(Text excerpt)

Citation : 2021 Latest Caselaw 339 UK
Judgement Date : 12 February, 2021
IN THE HIGH COURT OF UTTARAKHAND AT NAINITAL
Writ Petition No.1445 (M/S) of 2019
Oberoi Motors, A Unit of S.I. Oberoi Minerals Pvt. Ltd.
and others
...........Petitioners
Versus
State of Uttarakhand and another ......... Respondents
With
Writ Petition No.1093 (M/S) of 2019
ESS ELL Motors, a Unit of ESS ELL Foods Ltd. and others ...........Petitioners
Versus
State of Uttarakhand and another ......... Respondents
Mr. V.K. Kohli, Senior Advocate assisted by Mr. Kanti Ram Sharma, Advocate for the petitioners.
Mr. J.P. Joshi, Additional Advocate General along with Ms. Anjali Bhargava & Mr. P.C. Bisht, Addl. C.S.C. and Mr. N.P. Sah and Mr. Sushil Vashistha, Standing Counsel for the respondent State.
Reserved on 04.01.2021 Delivered on 12.02.2021
Judgment
[Per: Hon'ble Lok Pal Singh, J.]
Since, the controversy involved in the above noted petitions are identical, therefore, they are being decided together by this common judgment and order for the sake of brevity and convenience.
2. The writ petition No.1445 (M/S) of 2019 shall be the leading case.
3. The relief claimed by the petitioners in both the writ petitions is reproduced as under:-
"a) To declare sub-section (4) of Section 4 as well as clause 5(b) of Section 4 of the Uttaranchal Motor Vehicles Taxation Reforms Act, 2003 as unconstitutional, illegal, void and without jurisdiction and also the Notification No.06/ix-1/106/2012/2019 dated 02.01.2019 issued by respondent no.1 as well as earlier Notification No.1011/106/ix-1/2012 dated 29th November, 2012.

(End Text excerpt)
(Supplied information)

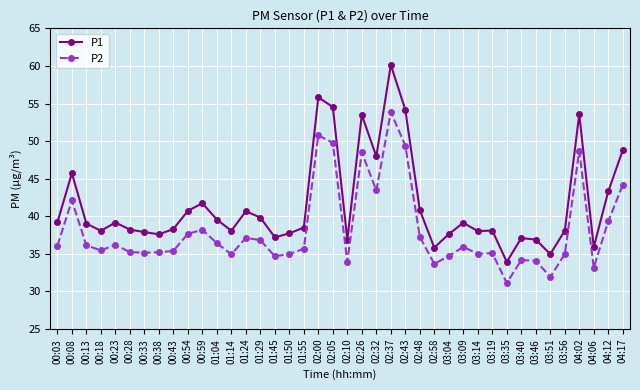

The value of P1 at 01:45 is 37.2. True or false?

True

(End Supplied information)

> Problems to solve:
1 > Reproduce word for word the part of the court judgment starting with "Reserved on 04.01.2021" and going on through "29th November, 2012.".
2 > Shorten the paragraph of the court judgment that begins "Since, the controversy involved" to a single sentence and keep its main facts.

> Answers:
1 >
Reserved on 04.01.2021 Delivered on 12.02.2021
Judgment
[Per: Hon'ble Lok Pal Singh, J.]
Since, the controversy involved in the above noted petitions are identical, therefore, they are being decided together by this common judgment and order for the sake of brevity and convenience.
2. The writ petition No.1445 (M/S) of 2019 shall be the leading case.
3. The relief claimed by the petitioners in both the writ petitions is reproduced as under:-
"a) To declare sub-section (4) of Section 4 as well as clause 5(b) of Section 4 of the Uttaranchal Motor Vehicles Taxation Reforms Act, 2003 as unconstitutional, illegal, void and without jurisdiction and also the Notification No.06/ix-1/106/2012/2019 dated 02.01.2019 issued by respondent no.1 as well as earlier Notification No.1011/106/ix-1/2012 dated 29th November, 2012.

2 > Because the two petitions raise the same dispute, they are decided together in one common judgment and order for brevity and convenience.